Abe Lastfogel


Abraham Isaac "Abe" Lastfogel was one of the first employees and a long-time President of the William Morris Agency, a large diversified talent agency.

Early life

Abe was the seventh son of "a Yiddish-speaking animal skinner who had fled Russia in 1889 to escape the pogroms and found work in the Gansevoort Street meatpacking district by the docks of the Lower West Side. Born in 1898, the boy had grown up in a cold-water flat on East Forty-ninth Street... He was a scrappy kid, compact and solidly built..."

Career

The William Morris Agency hired Abe Lastfogel in 1912 as an office boy. Finding success in the rapidly growing firm, Lastfogel ultimately moved to Hollywood in 1932 to manage WMA's Los Angeles office.
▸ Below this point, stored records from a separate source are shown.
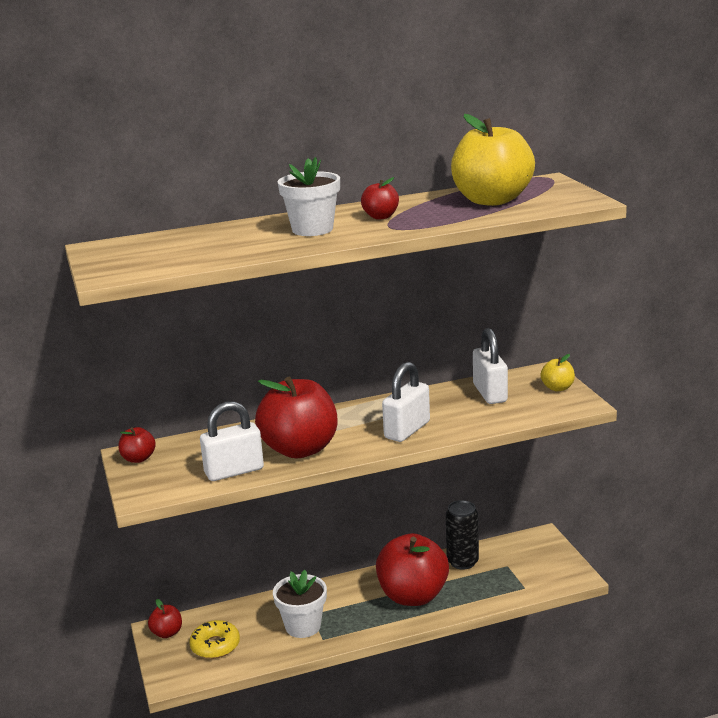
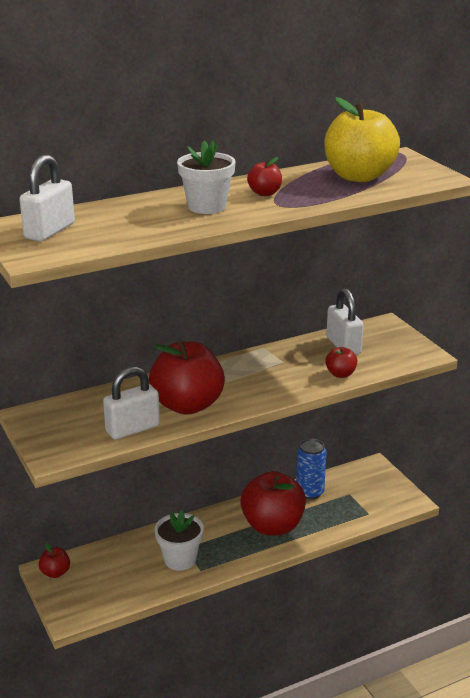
camera: 10 degrees left, 5 degrees up
red apple [118,427,156,463] -> red apple moved to [325,347,357,378]
yellow donut [189,620,240,659] -> none
white padlock [382,362,430,442] -> white padlock moved to [19,155,75,241]
black can [446,500,479,570] -> blue can [296,439,326,499]
yellow apple [541,354,575,391] -> none

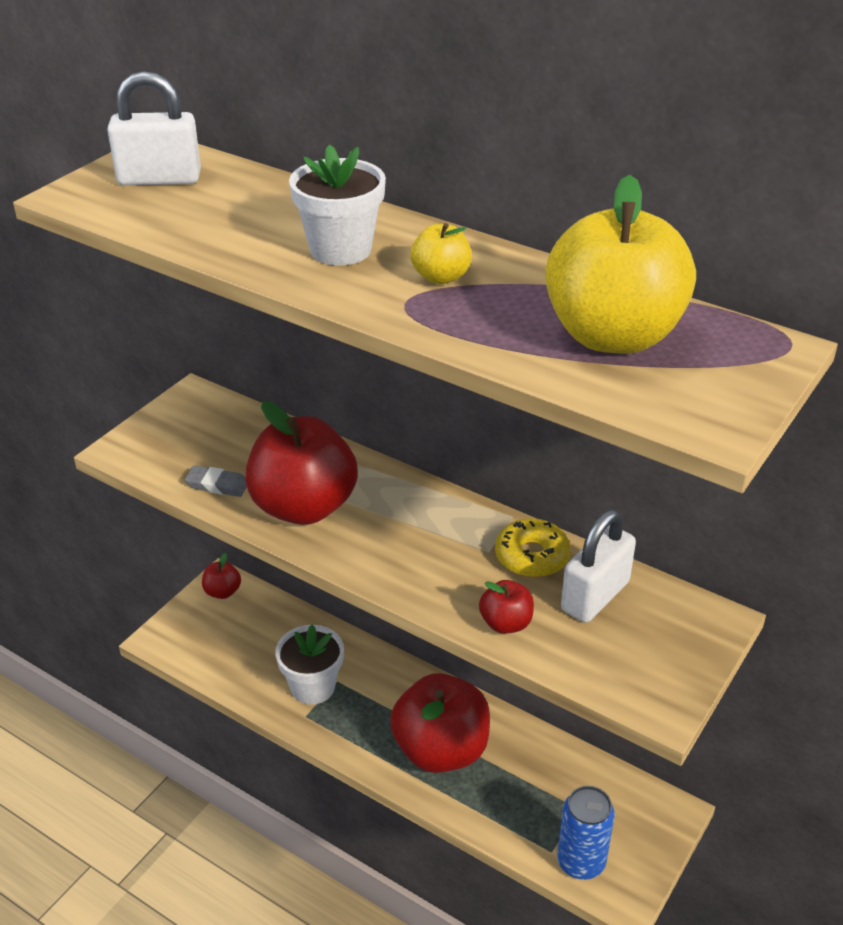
camera: 60 degrees right, 10 degrees up
white padlock [103,366,160,440] -> grey eraser [185,465,246,497]
red apple [247,157,282,196] -> yellow apple [410,223,472,284]
blue can [296,439,326,499] -> blue can moved to [557,786,615,880]
none -> yellow donut [495,518,571,577]

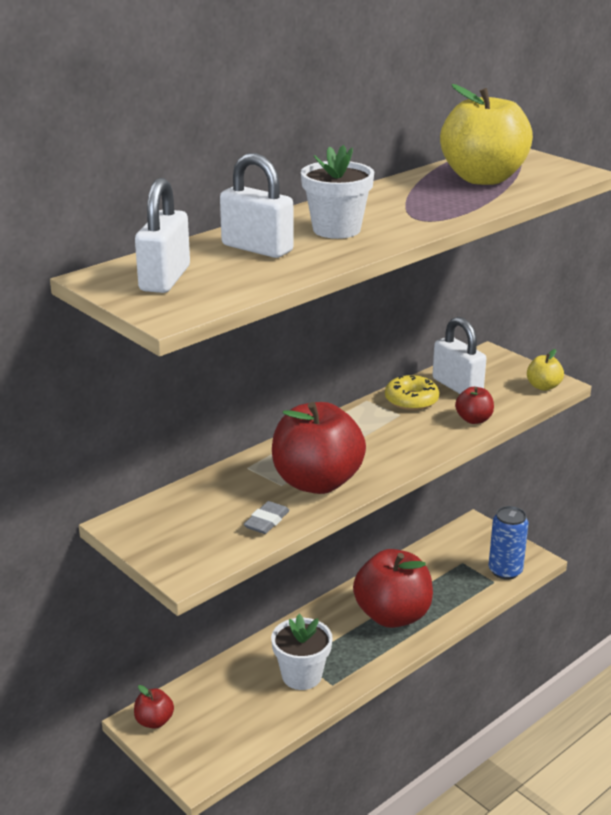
camera: 75 degrees left, 10 degrees down
yellow apple [410,223,472,284] -> yellow apple moved to [527,349,564,391]
none -> white padlock [220,153,294,258]

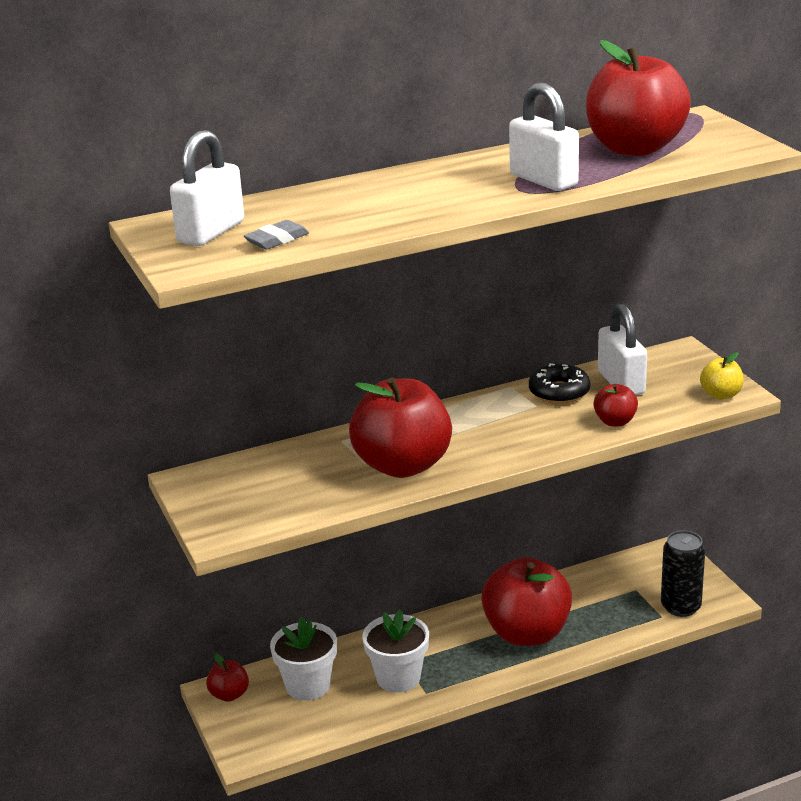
camera: 20 degrees right, 0 degrees up
white padlock [220,153,294,258] -> white padlock moved to [509,83,579,191]
grey eraser [243,501,290,534] -> grey eraser moved to [244,220,309,250]
white flower pot [301,145,374,239] -> white flower pot moved to [270,617,337,701]
yellow donut [385,375,439,410] -> black donut [529,363,591,404]
yellow apple [440,84,533,185] -> red apple [586,40,691,156]
blue can [489,506,528,580] -> black can [661,530,705,617]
He was Chairman of William Morris while William Morris Jr., served as President.

USO shows

During World War II, Lastfogel served as President of the USO camp Shows, which produced wartime entertainment events featuring more than 7,000 performers—including Humphrey Bogart, James Cagney, Gary Cooper, Bing Crosby, Dinah Shore and James Stewart—seen by audiences of soldiers, sailors, airmen and marines around the world estimated to total two hundred million.

Personal life

In 1927, Lastfogel married Frances Arms, a former vaudeville performer. They had no children.
Abe Lastfogel died of a heart attack in 1984 at Cedars-Sinai Medical Center in Los Angeles and was interred in the Hillside Memorial Park Cemetery.